Just because time seems abide by its own laws, doesn’t mean that we can’t learn to shape it on our own terms. Of course, we’ll never be able to totally control time (as much as we may wish we had the time-bending powers of Leonardo DiCaprio in Inception), but understanding how and why time shifts can help us to cling on to treasured memories, or be more present. When it comes to travel, the holiday paradox can be a strangely empowering thing. Acknowledging that time speeds up when we’re on holiday, we can harness this knowledge to ground ourselves in the moment, focusing intently on the new sights, sounds, smells, and feelings that surround us. And this, of course, is one of the essential ingredients for transformative travel.

“We will never have total control over this extraordinary dimension. Time will warp and confuse and baffle and entertain however much we learn about its capacities. But the more we learn, the more we can shape it to our will and destiny. We can slow it down or speed it up. We can hold on to the past more securely and predict the future more accurately. Mental time-travel is one of the greatest gifts of the mind. It makes us human, and it makes us special.”
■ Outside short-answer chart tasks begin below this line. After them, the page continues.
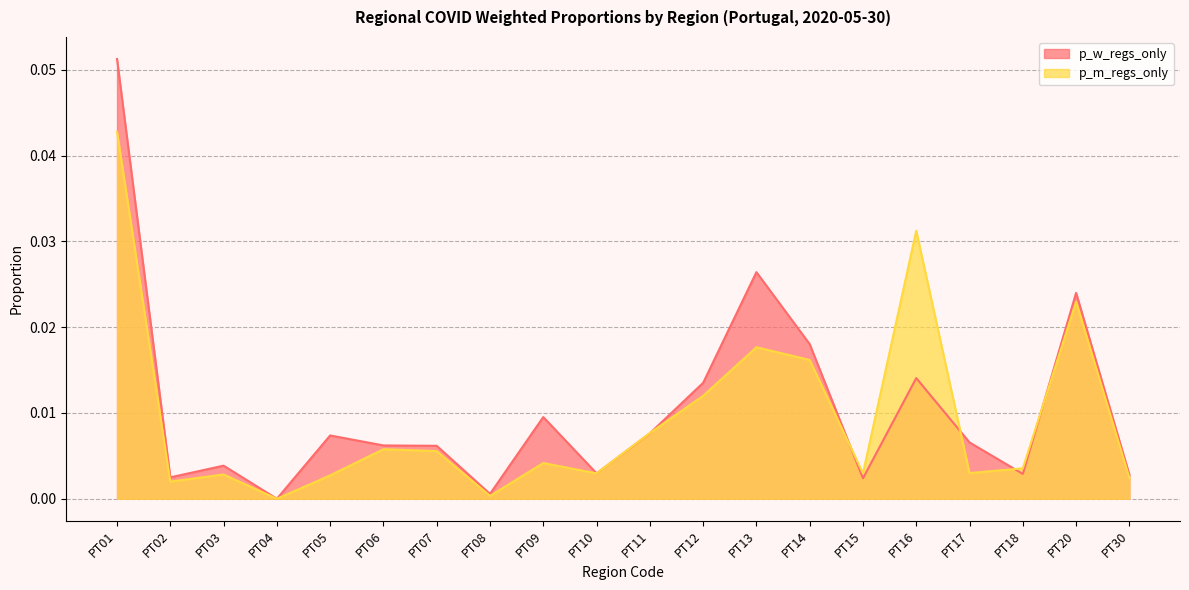

At which label does p_m_regs_only reach its minimum?

PT04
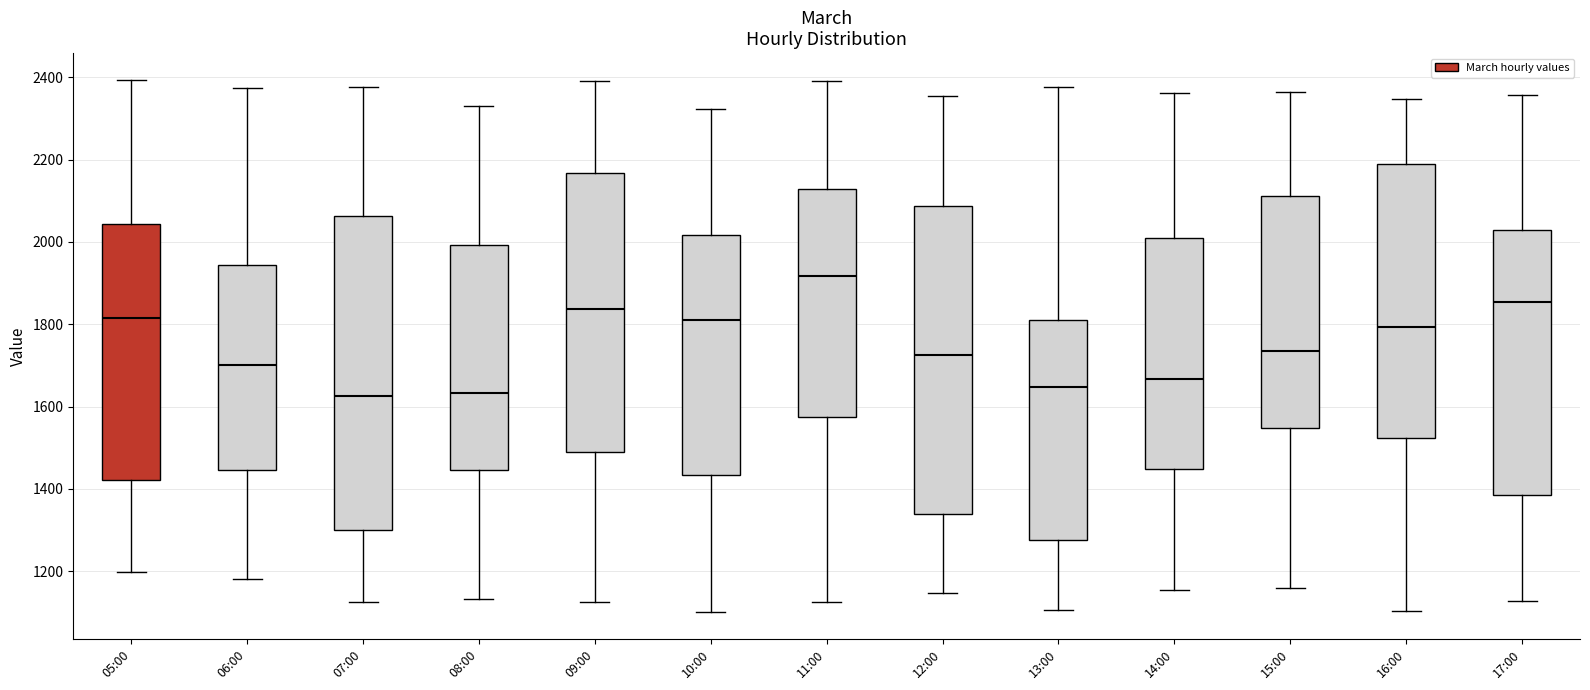

Reading left to right, transcribe this box plot: for each box, give where its median line is, the range the box spans, and where its two whiskers end, as read against the y-axis. The values are not printed on the chart, so give them approximately, as read against the axis.

05:00: median 1820, box 1420 to 2040, whiskers 1200 to 2400
06:00: median 1700, box 1440 to 1940, whiskers 1180 to 2380
07:00: median 1620, box 1300 to 2060, whiskers 1120 to 2380
08:00: median 1640, box 1440 to 2000, whiskers 1140 to 2340
09:00: median 1840, box 1480 to 2160, whiskers 1120 to 2400
10:00: median 1820, box 1440 to 2020, whiskers 1100 to 2320
11:00: median 1920, box 1580 to 2120, whiskers 1120 to 2400
12:00: median 1720, box 1340 to 2080, whiskers 1140 to 2360
13:00: median 1640, box 1280 to 1820, whiskers 1100 to 2380
14:00: median 1660, box 1440 to 2000, whiskers 1160 to 2360
15:00: median 1740, box 1540 to 2120, whiskers 1160 to 2360
16:00: median 1800, box 1520 to 2180, whiskers 1100 to 2340
17:00: median 1860, box 1380 to 2020, whiskers 1120 to 2360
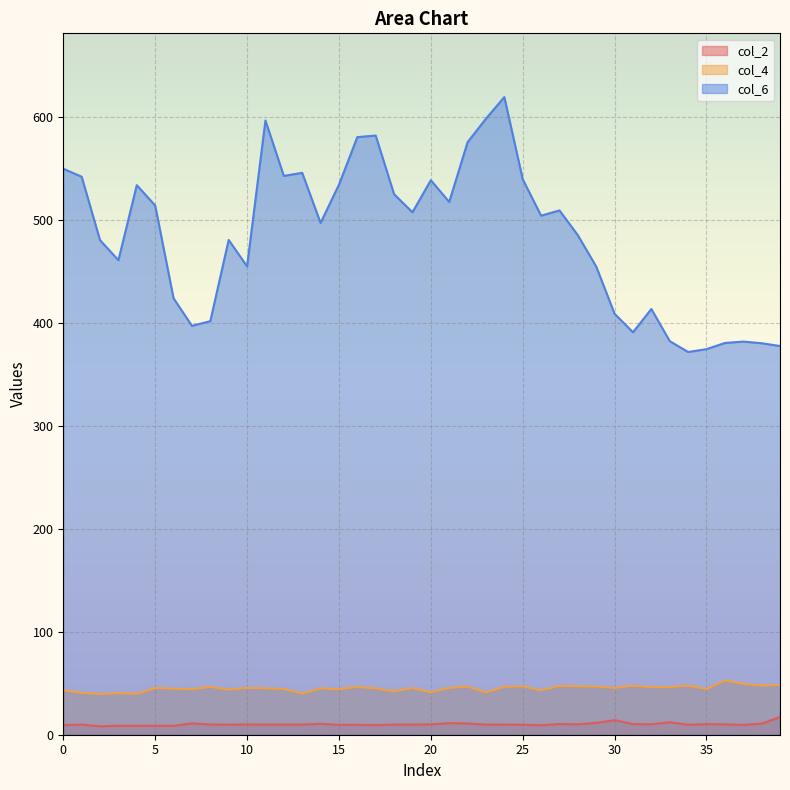

At how many categories does at least one series exceed 20?

40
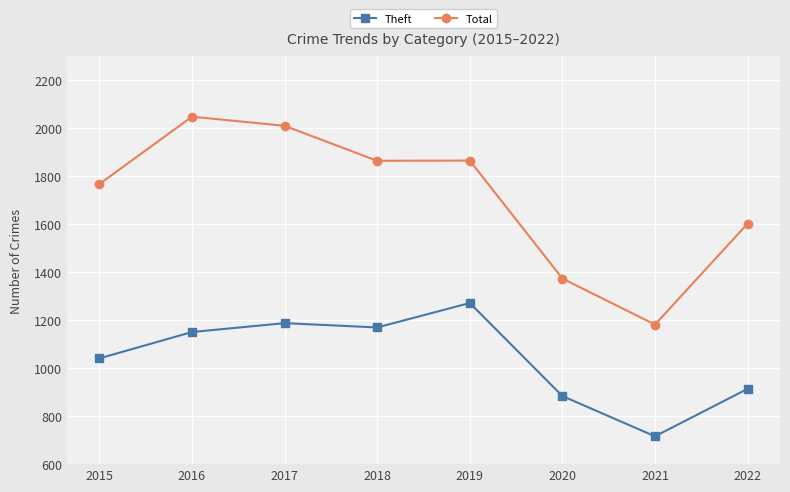

What is the difference between the maximum and minimum values in the Theft series?

556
Now, back home in australia, the days spent in europe seem to fold into one another, aperol spritzes bumping up against the greek coast bumping up against the bustle of istanbul’s streets. And yet, specific memories still stand sharp and loud in my memory, like protective armour against the banality of life in lockdown. Indeed, “Our perception of the past moulds our experience of time in the present to a greater degree than we might realize”.